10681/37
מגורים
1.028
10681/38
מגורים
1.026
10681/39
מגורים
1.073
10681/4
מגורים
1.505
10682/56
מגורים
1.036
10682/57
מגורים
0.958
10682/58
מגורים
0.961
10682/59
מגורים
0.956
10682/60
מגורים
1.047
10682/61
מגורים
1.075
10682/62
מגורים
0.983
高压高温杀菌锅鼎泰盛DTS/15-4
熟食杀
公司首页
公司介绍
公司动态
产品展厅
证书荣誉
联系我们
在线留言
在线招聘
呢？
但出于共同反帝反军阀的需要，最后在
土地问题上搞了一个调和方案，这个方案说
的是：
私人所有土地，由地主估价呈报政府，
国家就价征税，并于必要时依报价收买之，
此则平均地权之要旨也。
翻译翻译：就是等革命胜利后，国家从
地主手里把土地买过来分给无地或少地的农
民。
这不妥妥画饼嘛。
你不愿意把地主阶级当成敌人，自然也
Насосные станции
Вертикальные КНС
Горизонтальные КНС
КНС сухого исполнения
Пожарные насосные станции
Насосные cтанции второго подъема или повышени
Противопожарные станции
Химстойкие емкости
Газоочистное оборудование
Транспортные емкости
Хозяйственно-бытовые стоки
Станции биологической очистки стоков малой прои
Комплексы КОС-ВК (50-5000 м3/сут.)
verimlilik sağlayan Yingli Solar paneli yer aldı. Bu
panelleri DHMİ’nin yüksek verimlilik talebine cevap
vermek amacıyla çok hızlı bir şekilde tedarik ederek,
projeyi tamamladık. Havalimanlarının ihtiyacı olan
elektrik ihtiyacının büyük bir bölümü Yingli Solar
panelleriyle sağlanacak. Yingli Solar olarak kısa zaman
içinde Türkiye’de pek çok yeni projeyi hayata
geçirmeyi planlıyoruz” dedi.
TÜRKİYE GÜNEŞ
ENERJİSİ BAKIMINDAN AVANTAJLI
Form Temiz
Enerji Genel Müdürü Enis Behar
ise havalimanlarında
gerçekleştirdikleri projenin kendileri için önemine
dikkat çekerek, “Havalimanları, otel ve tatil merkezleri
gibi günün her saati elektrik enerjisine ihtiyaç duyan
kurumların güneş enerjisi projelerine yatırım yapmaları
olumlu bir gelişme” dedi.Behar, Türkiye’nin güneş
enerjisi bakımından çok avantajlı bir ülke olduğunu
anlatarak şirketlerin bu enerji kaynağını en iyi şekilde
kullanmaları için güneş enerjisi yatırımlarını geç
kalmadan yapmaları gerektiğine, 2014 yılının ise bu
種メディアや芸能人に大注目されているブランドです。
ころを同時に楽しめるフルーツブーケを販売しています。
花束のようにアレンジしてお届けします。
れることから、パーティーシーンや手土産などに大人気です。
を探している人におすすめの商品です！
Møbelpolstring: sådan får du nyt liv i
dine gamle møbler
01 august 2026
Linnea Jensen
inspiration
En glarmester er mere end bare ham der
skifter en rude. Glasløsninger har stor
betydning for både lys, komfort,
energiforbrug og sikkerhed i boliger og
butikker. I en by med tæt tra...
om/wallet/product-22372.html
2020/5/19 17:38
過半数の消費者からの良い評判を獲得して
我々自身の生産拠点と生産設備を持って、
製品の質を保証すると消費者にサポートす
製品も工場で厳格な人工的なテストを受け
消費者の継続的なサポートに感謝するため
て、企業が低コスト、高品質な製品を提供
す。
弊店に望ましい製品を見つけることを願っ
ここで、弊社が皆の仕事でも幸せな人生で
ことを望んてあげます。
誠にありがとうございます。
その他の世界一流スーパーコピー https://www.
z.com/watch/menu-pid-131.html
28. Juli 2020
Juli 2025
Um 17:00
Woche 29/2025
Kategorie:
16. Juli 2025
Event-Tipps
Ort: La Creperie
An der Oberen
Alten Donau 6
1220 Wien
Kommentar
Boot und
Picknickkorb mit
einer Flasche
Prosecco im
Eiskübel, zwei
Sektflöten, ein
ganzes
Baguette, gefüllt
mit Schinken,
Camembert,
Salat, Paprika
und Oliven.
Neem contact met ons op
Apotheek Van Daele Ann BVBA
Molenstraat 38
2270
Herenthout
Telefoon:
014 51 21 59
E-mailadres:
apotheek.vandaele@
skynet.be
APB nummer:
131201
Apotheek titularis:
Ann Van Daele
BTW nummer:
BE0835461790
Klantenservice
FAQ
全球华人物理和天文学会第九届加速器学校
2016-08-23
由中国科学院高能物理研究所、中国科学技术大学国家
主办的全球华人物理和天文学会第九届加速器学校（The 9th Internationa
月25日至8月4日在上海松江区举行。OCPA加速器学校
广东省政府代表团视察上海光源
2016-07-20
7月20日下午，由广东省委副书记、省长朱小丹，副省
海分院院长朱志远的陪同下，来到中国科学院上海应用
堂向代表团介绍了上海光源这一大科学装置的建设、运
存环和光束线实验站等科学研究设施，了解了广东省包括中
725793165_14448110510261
--
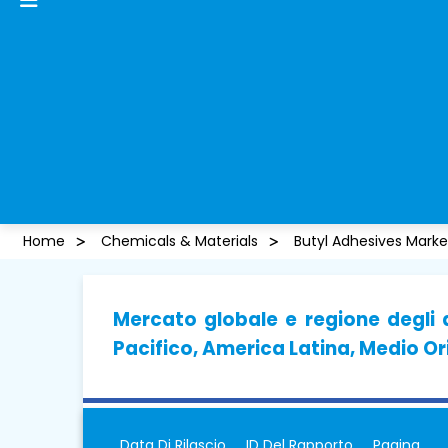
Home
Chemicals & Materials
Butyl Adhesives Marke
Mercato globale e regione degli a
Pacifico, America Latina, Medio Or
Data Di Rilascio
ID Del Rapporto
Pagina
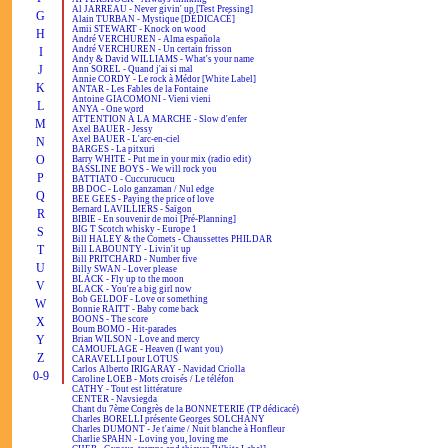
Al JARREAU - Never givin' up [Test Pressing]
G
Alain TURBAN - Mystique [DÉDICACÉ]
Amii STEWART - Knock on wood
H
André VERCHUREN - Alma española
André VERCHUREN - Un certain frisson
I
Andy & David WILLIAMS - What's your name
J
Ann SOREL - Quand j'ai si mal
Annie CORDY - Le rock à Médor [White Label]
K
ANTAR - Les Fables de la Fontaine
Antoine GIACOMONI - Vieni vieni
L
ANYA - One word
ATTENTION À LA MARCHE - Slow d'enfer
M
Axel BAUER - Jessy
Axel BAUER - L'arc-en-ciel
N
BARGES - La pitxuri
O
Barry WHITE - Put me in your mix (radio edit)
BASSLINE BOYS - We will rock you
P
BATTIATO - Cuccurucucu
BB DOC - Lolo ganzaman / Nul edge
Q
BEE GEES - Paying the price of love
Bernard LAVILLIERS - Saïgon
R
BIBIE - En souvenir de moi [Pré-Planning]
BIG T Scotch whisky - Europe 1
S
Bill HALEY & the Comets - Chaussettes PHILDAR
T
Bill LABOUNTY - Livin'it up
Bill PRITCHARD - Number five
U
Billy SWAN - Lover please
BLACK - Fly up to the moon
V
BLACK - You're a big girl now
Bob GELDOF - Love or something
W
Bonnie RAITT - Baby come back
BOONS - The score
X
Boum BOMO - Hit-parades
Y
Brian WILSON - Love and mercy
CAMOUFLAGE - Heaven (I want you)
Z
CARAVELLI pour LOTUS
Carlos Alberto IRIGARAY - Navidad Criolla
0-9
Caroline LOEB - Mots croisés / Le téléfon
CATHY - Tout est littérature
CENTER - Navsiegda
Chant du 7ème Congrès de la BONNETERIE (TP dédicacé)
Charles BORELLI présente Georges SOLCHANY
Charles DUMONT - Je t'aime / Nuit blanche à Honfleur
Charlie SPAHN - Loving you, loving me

### [TASK ITEM]
Express every line in the records from the line containing "Al JARREAU - Never givin' up [Test Pressing]" down to the line containing "Billy SWAN - Lover please", both included, as a JSON list of strings with one string per line and no blank lines.

### [WRITTEN RESPONSE]
[
  "Al JARREAU - Never givin' up [Test Pressing]",
  "G",
  "Alain TURBAN - Mystique [DÉDICACÉ]",
  "Amii STEWART - Knock on wood",
  "H",
  "André VERCHUREN - Alma española",
  "André VERCHUREN - Un certain frisson",
  "I",
  "Andy & David WILLIAMS - What's your name",
  "J",
  "Ann SOREL - Quand j'ai si mal",
  "Annie CORDY - Le rock à Médor [White Label]",
  "K",
  "ANTAR - Les Fables de la Fontaine",
  "Antoine GIACOMONI - Vieni vieni",
  "L",
  "ANYA - One word",
  "ATTENTION À LA MARCHE - Slow d'enfer",
  "M",
  "Axel BAUER - Jessy",
  "Axel BAUER - L'arc-en-ciel",
  "N",
  "BARGES - La pitxuri",
  "O",
  "Barry WHITE - Put me in your mix (radio edit)",
  "BASSLINE BOYS - We will rock you",
  "P",
  "BATTIATO - Cuccurucucu",
  "BB DOC - Lolo ganzaman / Nul edge",
  "Q",
  "BEE GEES - Paying the price of love",
  "Bernard LAVILLIERS - Saïgon",
  "R",
  "BIBIE - En souvenir de moi [Pré-Planning]",
  "BIG T Scotch whisky - Europe 1",
  "S",
  "Bill HALEY & the Comets - Chaussettes PHILDAR",
  "T",
  "Bill LABOUNTY - Livin'it up",
  "Bill PRITCHARD - Number five",
  "U",
  "Billy SWAN - Lover please"
]